Sa réflexion à voix haute fût récompensée par une violente bourrade à l’épaule, tandis qu’une main venait couvrir sa bouche pour étouffer son cri de protestation. Sa ravisseuse. Visiblement réveillée depuis bien plus longtemps que lui, elle mit un moment à relâcher son emprise sur Ezreal. Elle gardait son regard fixé sur la porte en bois, qui tremblait sous la force des coups qui y étaient assénés.


-Fraitzh ! Enflure ! J’sais que t’es là !

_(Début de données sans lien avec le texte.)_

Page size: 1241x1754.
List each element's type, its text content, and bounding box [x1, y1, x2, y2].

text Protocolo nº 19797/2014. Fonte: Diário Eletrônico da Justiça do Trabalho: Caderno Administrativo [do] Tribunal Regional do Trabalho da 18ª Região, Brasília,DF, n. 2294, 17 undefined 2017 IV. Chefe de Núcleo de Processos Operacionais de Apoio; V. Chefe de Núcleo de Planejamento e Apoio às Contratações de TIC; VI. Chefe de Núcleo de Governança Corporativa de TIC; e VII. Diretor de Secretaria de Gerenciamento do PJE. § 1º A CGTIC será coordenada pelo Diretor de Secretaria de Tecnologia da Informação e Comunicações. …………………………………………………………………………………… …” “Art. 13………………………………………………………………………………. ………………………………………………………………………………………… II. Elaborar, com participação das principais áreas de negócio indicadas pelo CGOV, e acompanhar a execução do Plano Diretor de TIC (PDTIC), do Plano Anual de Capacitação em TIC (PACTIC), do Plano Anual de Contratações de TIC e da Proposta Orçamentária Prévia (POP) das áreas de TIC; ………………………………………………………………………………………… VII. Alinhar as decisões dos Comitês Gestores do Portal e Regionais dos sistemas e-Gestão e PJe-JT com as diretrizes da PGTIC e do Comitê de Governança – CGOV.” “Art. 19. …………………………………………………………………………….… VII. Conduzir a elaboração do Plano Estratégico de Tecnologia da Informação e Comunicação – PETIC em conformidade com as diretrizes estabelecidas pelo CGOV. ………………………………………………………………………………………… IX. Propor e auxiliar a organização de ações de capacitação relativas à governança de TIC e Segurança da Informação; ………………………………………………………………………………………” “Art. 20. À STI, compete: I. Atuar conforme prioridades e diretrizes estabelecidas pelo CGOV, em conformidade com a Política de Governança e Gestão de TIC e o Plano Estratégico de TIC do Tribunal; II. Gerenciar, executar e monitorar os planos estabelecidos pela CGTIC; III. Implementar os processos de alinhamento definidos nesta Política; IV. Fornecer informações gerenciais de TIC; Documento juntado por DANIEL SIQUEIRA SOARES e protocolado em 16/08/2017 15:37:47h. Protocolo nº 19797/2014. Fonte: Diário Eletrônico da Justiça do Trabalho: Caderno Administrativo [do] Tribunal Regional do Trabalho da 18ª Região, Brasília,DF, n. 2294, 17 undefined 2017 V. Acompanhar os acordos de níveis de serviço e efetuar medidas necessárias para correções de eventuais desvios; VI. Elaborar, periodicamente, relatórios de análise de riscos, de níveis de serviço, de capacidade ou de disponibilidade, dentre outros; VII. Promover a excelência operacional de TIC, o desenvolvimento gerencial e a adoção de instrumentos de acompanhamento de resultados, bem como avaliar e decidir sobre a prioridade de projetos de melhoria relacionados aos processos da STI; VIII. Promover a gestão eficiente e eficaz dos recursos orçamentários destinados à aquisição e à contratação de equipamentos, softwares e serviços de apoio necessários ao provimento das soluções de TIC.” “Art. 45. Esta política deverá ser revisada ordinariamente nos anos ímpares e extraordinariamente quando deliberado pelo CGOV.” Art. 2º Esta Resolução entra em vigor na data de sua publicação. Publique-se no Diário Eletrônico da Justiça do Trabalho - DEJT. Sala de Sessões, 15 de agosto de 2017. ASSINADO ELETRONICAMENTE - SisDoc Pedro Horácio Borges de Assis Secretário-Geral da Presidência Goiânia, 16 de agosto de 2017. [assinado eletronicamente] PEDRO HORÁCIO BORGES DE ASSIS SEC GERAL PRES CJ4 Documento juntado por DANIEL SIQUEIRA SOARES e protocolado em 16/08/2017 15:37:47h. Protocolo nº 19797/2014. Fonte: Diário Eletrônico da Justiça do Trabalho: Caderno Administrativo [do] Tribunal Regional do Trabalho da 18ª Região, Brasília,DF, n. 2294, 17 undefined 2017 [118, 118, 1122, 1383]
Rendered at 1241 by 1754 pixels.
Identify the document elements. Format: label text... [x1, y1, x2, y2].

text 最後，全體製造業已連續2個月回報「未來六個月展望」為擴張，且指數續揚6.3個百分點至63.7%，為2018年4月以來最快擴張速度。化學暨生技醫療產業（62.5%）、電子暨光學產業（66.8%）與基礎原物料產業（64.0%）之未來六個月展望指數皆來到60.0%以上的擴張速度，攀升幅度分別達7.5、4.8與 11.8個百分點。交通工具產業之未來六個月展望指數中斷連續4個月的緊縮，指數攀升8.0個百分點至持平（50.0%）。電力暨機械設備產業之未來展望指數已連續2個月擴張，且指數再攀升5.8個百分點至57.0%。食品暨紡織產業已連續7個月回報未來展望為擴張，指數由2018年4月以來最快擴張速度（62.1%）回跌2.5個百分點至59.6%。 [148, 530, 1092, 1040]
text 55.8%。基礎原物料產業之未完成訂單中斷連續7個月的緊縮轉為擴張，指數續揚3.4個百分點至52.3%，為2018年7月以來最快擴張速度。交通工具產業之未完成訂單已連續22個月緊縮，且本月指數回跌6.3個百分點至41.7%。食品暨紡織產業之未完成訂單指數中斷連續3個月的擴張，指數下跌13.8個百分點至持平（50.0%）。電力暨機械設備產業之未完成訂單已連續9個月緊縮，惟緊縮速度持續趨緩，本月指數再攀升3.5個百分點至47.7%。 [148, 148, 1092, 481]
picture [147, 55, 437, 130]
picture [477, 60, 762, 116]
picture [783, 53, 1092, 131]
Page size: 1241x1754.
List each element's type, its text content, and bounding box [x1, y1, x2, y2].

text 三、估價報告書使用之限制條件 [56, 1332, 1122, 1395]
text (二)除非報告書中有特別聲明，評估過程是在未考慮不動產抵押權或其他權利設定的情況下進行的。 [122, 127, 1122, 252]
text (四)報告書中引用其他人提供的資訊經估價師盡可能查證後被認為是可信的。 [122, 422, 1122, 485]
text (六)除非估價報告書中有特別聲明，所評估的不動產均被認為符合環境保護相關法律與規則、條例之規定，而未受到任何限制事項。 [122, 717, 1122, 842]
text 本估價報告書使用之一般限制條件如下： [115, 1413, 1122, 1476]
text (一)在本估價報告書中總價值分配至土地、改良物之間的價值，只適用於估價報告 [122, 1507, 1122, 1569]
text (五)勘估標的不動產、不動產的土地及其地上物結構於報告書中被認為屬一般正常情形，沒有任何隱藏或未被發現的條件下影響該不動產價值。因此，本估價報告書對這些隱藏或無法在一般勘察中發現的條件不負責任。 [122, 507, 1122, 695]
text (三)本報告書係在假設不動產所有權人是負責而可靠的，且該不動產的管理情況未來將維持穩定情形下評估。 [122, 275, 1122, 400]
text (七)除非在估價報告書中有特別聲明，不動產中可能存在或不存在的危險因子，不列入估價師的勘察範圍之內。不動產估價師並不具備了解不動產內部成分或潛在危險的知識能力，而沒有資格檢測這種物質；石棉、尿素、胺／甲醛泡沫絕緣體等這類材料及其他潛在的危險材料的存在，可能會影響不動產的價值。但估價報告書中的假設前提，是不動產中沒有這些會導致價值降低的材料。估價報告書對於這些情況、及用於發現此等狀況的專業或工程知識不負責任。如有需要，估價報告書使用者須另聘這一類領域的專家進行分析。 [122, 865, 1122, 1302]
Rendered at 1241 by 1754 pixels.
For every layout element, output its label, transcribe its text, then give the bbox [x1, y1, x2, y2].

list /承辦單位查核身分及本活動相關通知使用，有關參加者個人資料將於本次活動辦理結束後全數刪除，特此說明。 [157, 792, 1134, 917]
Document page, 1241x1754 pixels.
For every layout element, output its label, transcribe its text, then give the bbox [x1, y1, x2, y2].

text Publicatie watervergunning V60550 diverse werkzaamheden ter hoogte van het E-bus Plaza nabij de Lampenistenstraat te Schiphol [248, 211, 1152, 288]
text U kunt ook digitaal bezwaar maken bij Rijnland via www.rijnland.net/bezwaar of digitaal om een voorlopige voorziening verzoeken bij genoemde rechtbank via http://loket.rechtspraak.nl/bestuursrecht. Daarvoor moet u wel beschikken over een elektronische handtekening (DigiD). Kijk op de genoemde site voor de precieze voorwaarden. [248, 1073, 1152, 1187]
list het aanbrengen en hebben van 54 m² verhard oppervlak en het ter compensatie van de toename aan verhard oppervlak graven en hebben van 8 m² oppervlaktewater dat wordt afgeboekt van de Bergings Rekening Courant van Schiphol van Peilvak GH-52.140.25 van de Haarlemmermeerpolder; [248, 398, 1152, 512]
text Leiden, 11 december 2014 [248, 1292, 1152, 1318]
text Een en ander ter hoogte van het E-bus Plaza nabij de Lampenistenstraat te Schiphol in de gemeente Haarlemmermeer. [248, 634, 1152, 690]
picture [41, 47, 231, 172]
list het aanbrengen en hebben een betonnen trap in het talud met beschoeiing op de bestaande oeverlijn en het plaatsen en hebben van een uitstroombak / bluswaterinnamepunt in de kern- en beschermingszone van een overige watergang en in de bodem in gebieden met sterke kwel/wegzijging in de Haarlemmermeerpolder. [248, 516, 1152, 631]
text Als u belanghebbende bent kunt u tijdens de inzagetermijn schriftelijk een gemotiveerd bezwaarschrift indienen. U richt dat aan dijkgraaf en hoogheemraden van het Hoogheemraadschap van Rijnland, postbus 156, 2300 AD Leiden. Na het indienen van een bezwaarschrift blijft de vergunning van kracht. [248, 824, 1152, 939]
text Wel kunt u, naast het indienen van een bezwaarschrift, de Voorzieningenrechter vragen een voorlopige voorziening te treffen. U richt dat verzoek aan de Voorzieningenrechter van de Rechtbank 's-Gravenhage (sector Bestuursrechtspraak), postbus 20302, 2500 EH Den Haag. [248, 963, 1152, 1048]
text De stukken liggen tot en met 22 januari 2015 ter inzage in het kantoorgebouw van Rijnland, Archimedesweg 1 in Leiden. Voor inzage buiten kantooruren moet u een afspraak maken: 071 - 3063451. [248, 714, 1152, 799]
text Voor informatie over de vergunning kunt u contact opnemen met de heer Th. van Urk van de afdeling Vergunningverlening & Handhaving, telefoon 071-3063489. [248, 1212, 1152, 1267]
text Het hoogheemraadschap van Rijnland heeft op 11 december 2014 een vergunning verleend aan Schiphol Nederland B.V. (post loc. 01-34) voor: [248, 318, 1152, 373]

              La barre qui retenait la porte semblait solide. Epaisse, faite d’un bois sombre et dense, elle avait toutes les caractéristiques nécessaires pour rassurer les deux fugitifs sur sa capacité à résister aux assaut de leur visiteur. En revanche, les deux crochets de fer qui maintenaient cette barre plaquée au mur ne tenaient pas la comparaison : le deux étaient enfoncés dans une sorte de mortier qui semblait prêt à s’effriter à chaque instant. Et au vu de la vigueur de ses coups, il n’était pas impossible que leur assaillant le sache.